Diye ağlamaklı bir ses çıkardı.

"Sen şu olayı düzgün anlatsana"

Diyen Seda'ydı.

"Neyini anlatayım işte. Öpüştük bunun anlatılacak şeyi mi var?"
"Tabi var Afra. Ben böyle bir şey anlatacak olsam ohoo! Her yönüyle ele alırım"
"Maden öyle sen anlat Yasemin"
"Ben mi öpüştüm ben anlatayım. Sen anlatacaksın"

Derince bir off çekip kalktı oturduğu yerden.

"Sizinle bir şey paylaşılmıyor"

Arkasını dönüp giderken Seda da ayaklanıp peşinden gitti.

"Sıkıntılı zamanları. Üstüne gitmemeliydik"

Diye mırıldandım. Yasemin de onaylayan sesler çıkardı.

"Beyzoşum sende ne var ne yok?"
"Ne olacak ki bende?"

Sorduğu şeyi anlamamazlığa vurmaya çalışsam da o üstelemeye devam etti bakışlarıyla.

"Off tamam tamam. Ama bir şey yok yani. Ayrıca çok kızgınım biliyorsun. Beni resmen kullandı"
"Ben o çocuğu anlamıyorum gerçekten"
"Hangi çocuğu?"

Diyip tam karşıma oturan kişi Umut'tu. Kaşlarım anında çatılırken aynı zamanda kalbimin randıman alması hiç iyi olmuyordu.

"Dangalağın birini"

Deyip güldü Yasemin. Onun sözüyle ben de güldüm.
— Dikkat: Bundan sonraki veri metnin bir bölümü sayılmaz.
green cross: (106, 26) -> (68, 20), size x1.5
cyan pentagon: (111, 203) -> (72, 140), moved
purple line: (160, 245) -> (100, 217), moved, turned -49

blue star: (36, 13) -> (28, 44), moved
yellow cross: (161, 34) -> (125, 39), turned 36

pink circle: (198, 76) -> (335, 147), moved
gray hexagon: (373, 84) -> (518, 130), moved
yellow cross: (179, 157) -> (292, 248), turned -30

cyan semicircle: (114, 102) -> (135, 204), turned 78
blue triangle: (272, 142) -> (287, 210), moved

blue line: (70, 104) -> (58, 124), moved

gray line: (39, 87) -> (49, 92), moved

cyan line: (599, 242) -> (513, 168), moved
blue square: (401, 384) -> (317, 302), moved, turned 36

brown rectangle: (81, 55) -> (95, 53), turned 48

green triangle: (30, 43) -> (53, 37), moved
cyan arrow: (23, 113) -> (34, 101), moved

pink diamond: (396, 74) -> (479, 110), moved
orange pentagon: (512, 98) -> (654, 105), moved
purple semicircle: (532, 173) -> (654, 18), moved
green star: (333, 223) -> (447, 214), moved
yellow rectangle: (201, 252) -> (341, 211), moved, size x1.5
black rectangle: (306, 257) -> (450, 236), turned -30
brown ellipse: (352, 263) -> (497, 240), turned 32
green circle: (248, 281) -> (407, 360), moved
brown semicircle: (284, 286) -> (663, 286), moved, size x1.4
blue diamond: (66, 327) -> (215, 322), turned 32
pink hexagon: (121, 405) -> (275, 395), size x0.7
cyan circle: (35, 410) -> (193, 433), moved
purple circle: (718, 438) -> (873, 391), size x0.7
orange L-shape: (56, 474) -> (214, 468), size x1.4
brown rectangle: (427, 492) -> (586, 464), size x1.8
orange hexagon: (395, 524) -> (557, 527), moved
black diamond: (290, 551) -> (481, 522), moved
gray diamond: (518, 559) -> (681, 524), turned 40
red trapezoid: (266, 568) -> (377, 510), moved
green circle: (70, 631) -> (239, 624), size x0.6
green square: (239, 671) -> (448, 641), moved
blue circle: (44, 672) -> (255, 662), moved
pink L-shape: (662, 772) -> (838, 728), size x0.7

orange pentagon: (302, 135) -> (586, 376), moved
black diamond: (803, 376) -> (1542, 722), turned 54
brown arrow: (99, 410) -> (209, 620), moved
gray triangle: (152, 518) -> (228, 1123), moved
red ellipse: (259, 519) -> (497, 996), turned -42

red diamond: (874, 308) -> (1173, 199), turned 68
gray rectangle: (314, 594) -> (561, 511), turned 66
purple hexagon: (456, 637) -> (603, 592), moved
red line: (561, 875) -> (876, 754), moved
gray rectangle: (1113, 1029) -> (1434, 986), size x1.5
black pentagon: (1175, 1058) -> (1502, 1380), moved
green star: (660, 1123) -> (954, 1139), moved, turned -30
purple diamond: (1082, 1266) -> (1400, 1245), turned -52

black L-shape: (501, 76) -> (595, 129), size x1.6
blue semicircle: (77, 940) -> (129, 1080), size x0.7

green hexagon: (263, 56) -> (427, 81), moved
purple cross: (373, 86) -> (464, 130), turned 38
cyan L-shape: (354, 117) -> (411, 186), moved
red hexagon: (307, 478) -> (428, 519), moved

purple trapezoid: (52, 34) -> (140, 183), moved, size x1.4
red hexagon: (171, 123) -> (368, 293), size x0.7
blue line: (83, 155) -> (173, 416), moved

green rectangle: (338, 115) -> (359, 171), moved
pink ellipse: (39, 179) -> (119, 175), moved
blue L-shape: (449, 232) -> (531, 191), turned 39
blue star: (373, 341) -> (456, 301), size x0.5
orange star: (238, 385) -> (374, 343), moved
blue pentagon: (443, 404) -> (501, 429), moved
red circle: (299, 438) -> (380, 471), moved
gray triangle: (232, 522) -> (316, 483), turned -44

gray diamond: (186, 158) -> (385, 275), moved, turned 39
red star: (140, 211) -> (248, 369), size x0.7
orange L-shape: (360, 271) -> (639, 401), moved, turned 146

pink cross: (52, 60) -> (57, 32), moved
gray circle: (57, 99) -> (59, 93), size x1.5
Umut'tan habersiz Umut'a laf söylüyordu.

"Kimmiş o dangalak?"

Derken arkasına yaslanmış erkeksi bir oturuş sergilemişti. Gözlerimi kaçırdım hemen. Etkilenmemeliydim. Kızgındım hala.

"Söyleyemeyiz özel"

Diye ona bakmadan konuştum. Parmaklarımla oynarken bana baktığını hissediyordum.

"Kalbini kırmış sanırım. Dangalağın biri!"